Medical Devices and In-Vitro Diagnostics are regulated in Australia by the Therapeutic Goods Administration (TGA), a division of the Australian Government’s Department of Health.
Medical devices are defined by section 41BD of the ‘Therapeutic Goods Act 1989’ and IVD devices are defined at the ’Therapeutic Goods (Medical Devices) Regulations 2002’.
Medical devices must be entered on the Australian Register of Therapeutic Goods (ARTG) before they can be lawfully supplied in Australia, imported into Australia and/or exported from Australia.
Australian Sponsor Service
Manufacturers without a local office in Australia will need to work with an Australian Sponsor to submit applications, answer questions, and provide post market surveillance support.
With our Australian Sponsor service we will
• Verifying the documentation and the Technical File
• Register devices with TGA
• Represent the manufacturer in Australia
• Keep a copy of the Technical File for inspection by TGA
• Work with TGA for information upon request
• Inform the manufacturer of complaints and incidents
• Provide assistance for registration on TGA
TGA medical devices approve
A sponsor of a medical device must apply to the TGA to include their device on the Australian Register of Therapeutic Goods (ARTG). A sponsor is a person or company who is legally responsible for supplying a medicine or medical device. The TGA then applies a risk-based approach to assessing and approving a device for use in Australia. The TGA reviews the evidence at hand and request expert advice to determine whether the benefits of the device outweigh any possible risks.

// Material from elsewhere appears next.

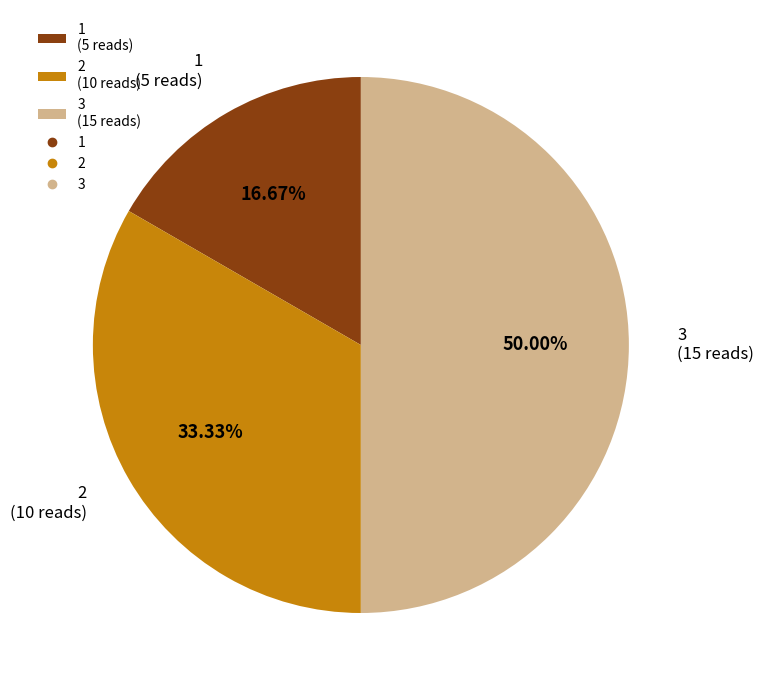

How many slices are in this pie chart?

3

Maintenance of conformity assessment
Once a device is approved, manufacturers are expected to continue to monitor the performance and safety of their devices and ensure continued compliance with the Essential Principles. This surveillance program is part of the quality management system aspect of their conformity assessment and will be periodically checked by the certifying body (whether this is the TGA or a European notified body). These surveillance programs should be appropriate to the intended purpose and risks of the device.
The data generated from safety and adverse event reports and complaints, newly identified risks, literature, any updated or new clinical investigations, significant regulatory actions and formal surveillance activities such as registries should be used by the manufacturer to review the performance, safety and benefit-risk assessment of the device.
TGA post-market vigilance and monitoring
The medical device regulatory framework includes provision for post-market monitoring by the TGA, including:
• risk assessment and investigation of medical device adverse event and complaint reports
• checking evidence of conformity against the Essential Principles
• conducting periodic inspections of manufacturers‘ quality management systems and technical documentation
• imposing specific requirements for manufacturers and sponsors to report, within specified timeframes,
adverse incidents and other information involving their medical devices.
Post-market monitoring by the TGA is carried out to ensure the ongoing regulatory compliance and safety of medical devices supplied to the Australian market.
In support of the TGA’s post-market monitoring activities, the sponsor of a medical device has ongoing responsibilities once a device has been included in the ARTG.
These statutory responsibilities include that the sponsor must report to the TGA:
• adverse incidents
• overseas regulatory actions
• the results of investigations undertaken by the manufacturer, such as further clinical studies and reviews of adverse events.
The sponsor must also obtain requested information from the manufacturer and maintain distribution records.
All adverse event reports or complaints received by the TGA are entered into a database, and a risk assessment undertaken by a panel of clinicians and scientists within the TGA to determine if investigation is required. Expert advice may be sought during an investigation.
The outcomes of TGA’s investigations may result in:
• product recovery (recalls)
• hazard and safety alerts
• product modification/improvement by a manufacturer
• surveillance audits of manufacturing sites.